The ZipFiles procedure presented here was kept simple to make it easy to understand. The code does no error checking and is not flexible. For example, there is no option to choose the Zip filename or location, and the current compressed.zip file is always overwritten without warning. It’s certainly no replacement for the zipping tools built into Windows, but it’s an interesting demonstration of what you can do with VBA.

Unzipping a file

The example in this section performs the opposite function of the preceding example.

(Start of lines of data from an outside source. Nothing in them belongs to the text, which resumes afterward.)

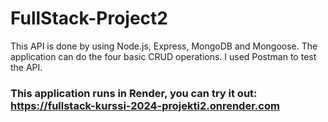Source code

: # FullStack-Project2

This API is done by using Node.js, Express, MongoDB and Mongoose.
The application can do the four basic CRUD operations.
I used Postman to test the API.

### This application runs in Render, you can try it out: https://fullstack-kurssi-2024-projekti2.onrender.com
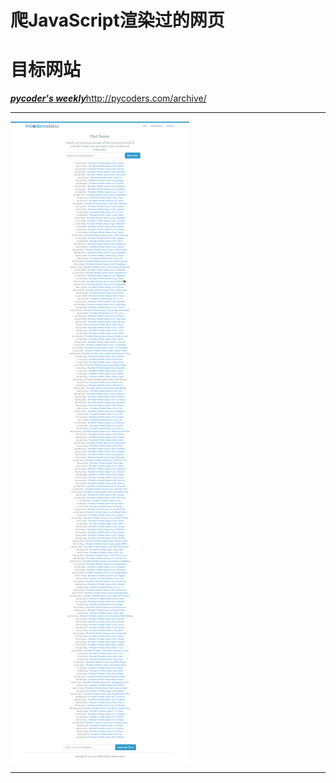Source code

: # 爬JavaScript渲染过的网页

# 目标网站
***[pycoder's weekly](http://pycoders.com/archive/)***<http://pycoders.com/archive/>
***
![](https://github.com/Harrdy2018/Python3-Crawl/blob/master/crawl%20JS%20html/pycoders.png)
***
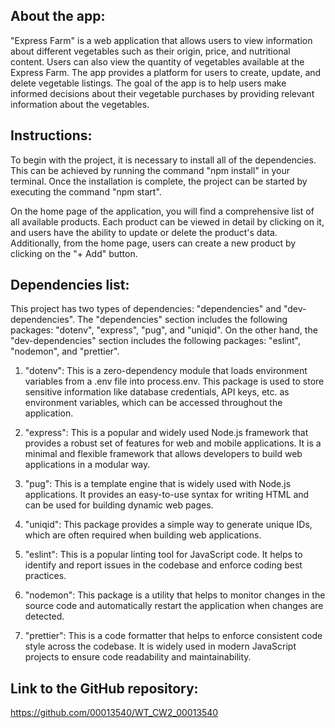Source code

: ## About the app:

"Express Farm" is a web application that allows users to view information about different vegetables such as their origin, price, and nutritional content. Users can also view the quantity of vegetables available at the Express Farm. The app provides a platform for users to create, update, and delete vegetable listings. The goal of the app is to help users make informed decisions about their vegetable purchases by providing relevant information about the vegetables.

## Instructions:

To begin with the project, it is necessary to install all of the dependencies. This can be achieved by running the command "npm install" in your terminal. Once the installation is complete, the project can be started by executing the command "npm start".

On the home page of the application, you will find a comprehensive list of all available products. Each product can be viewed in detail by clicking on it, and users have the ability to update or delete the product's data. Additionally, from the home page, users can create a new product by clicking on the "+ Add" button.

## Dependencies list:

This project has two types of dependencies: "dependencies" and "dev-dependencies". The "dependencies" section includes the following packages: "dotenv", "express", "pug", and "uniqid". On the other hand, the "dev-dependencies" section includes the following packages: "eslint", "nodemon", and "prettier".

1. "dotenv": This is a zero-dependency module that loads environment variables from a .env file into process.env. This package is used to store sensitive information like database credentials, API keys, etc. as environment variables, which can be accessed throughout the application.

2. "express": This is a popular and widely used Node.js framework that provides a robust set of features for web and mobile applications. It is a minimal and flexible framework that allows developers to build web applications in a modular way.

3. "pug": This is a template engine that is widely used with Node.js applications. It provides an easy-to-use syntax for writing HTML and can be used for building dynamic web pages.

4. "uniqid": This package provides a simple way to generate unique IDs, which are often required when building web applications.

5. "eslint": This is a popular linting tool for JavaScript code. It helps to identify and report issues in the codebase and enforce coding best practices.

6. "nodemon": This package is a utility that helps to monitor changes in the source code and automatically restart the application when changes are detected.

7. "prettier": This is a code formatter that helps to enforce consistent code style across the codebase. It is widely used in modern JavaScript projects to ensure code readability and maintainability.

## Link to the GitHub repository:

https://github.com/00013540/WT_CW2_00013540
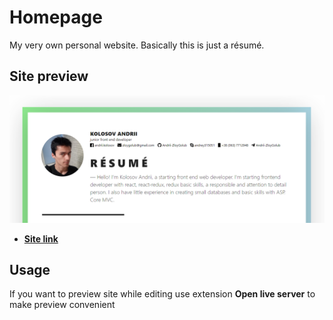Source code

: # Homepage
My very own personal website. Basically this is just a résumé.

## Site preview 
![Image](https://github.com/ZloyGolub/homepage/blob/develop/assets/images/preview.png)
- [**Site link**](https://zloygolub.github.io/homepage/)

## Usage
If you want to preview site while editing use extension **Open live server** to make preview convenient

It asks the user for a ZIP filename and then unzips the files and puts them in a directory named Unzipped, located in Excel’s default file directory.

Sub UnzipAFile()

    Dim ShellApp As Object

    Dim TargetFile

    Dim ZipFolder

'   Target file & temp dir

    TargetFile = Application.GetOpenFilename _

        (FileFilter:="Zip Files (*.zip), *.zip")

    If TargetFile = False Then Exit Sub

    ZipFolder = Application.DefaultFilePath &"\Unzipped\"

'   Create a temp folder

    On Error Resume Next

    RmDir ZipFolder

    MkDir ZipFolder

    On Error GoTo 0

'   Copy the zipped files to the newly created folder

    Set ShellApp = CreateObject("Shell.Application")

    ShellApp.Namespace(ZipFolder).CopyHere _

       ShellApp.Namespace(TargetFile).items

    If MsgBox("The files was unzipped to:" & _

       vbNewLine & ZipFolder & vbNewLine & vbNewLine & _

      "View the folder?", vbQuestion + vbYesNo) = vbYes Then _

       Shell"Explorer.exe /e," & ZipFolder, vbNormalFocus

End Sub

The UnzipAFile procedure uses the GetOpenFilename method to get the Zip file. It then creates the new folder and uses the Shell.Application object to copy the contents of the Zip file to the new folder. Finally, the user can choose to display the new directory.